Set down every line of the material below verbatim, keeping each line unchanged.

(Dataset items)
·····
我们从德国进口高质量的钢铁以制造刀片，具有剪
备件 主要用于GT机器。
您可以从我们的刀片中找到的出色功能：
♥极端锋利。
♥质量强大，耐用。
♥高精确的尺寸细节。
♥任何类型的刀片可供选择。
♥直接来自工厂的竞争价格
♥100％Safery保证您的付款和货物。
·····
### Answer below:
我们从德国进口高质量的钢铁以制造刀片，具有剪
备件 主要用于GT机器。
您可以从我们的刀片中找到的出色功能：
♥极端锋利。
♥质量强大，耐用。
♥高精确的尺寸细节。
♥任何类型的刀片可供选择。
♥直接来自工厂的竞争价格
♥100％Safery保证您的付款和货物。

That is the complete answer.